The effort itself needs to be directed. The engineer may want to read up on a sexy topic, but may actually need to read up on NFPA or UL standards (perhaps the most boring material in existence). A guitarist will not get better by noodling around his favorite riffs but by disciplined practice. Many people train at the gym for ten years and remain weaker than someone who trained with a serious program for one or two. There are plagues of laymen who study theology, philosophy, economics, or history by reading a self-selected and eclectic mix of books following their sense of entertainment, but not doing the legwork of selecting serious books and writing.
It should be no surprise that, for the liberal arts, I recommend reading the classics, the canon, and primary sources. For technical subjects, reading the datasheets, learning the proofs, and learning the math.
Most people will never push themselves like this, which actually amounts for one of the main reasons to go to college at all. It is hard to teach this drive if you do not have it, and you almost need to have a taste for it. I am normally pretty disciplined, but I would have never considered studying at the pace that was required to get my degree in the late 2000’s and even that required learning to triage the most urgent or deficient subjects (though there are downsides to that).
You May Be A Midwit
This may seem like an awful lot of words to just say, “work hard and be serious,” but the trends I observe on a daily basis overwhelmingly show shallow effort with shallow sources of “edutainment.” Secondary and popular level sources create the illusion of effort but represent the same kind of naive repackaging and regurgitation characteristic of the midwit, even when violating the regime ideology. It’s common to see people managing 15-100 different podcasts but not having any seriously demanding effort learning.
Consider the number of Christians in the world, and the subset of those who have a credible profession of faith in Jesus. How many have read the whole Bible a single time? How many have read a single whole book of the Bible at all? How many have devoted 30 minutes to reading it? The truth is that there are biblical connections you will only ever make on your 5th read through. You need to be reading the Bible over and over. There is an intuitive grasp of the Bible that only comes with a serious investment over a long time.

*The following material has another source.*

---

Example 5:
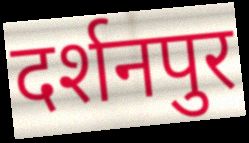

I consider all of the energy in right wing circles that is expended in disputes about Protestantism, Catholicism, and Eastern Orthodoxy, and ask how many of them have even so much as read the Bible, and if so, whether they have read it more than once, twice, or three times. So many disputed questions have obvious answers that jump out when you are familiar with God’s word.
It is easy to get discouraged and blackpilled when considering the state of America, churches, universities, and companies because the problems seem so large and entrenched, but there is absolutely nothing stopping you from personally pursuing this level of excellence if you have the will and discipline for it. The process is reasonable and achievable, and scarcely one in a hundred is seriously making an effort to do more than coast. The days of meritocracy are over and the days of being able to coast are ending with it. You need to become the master that makes it look effortless. I’m rooting for you.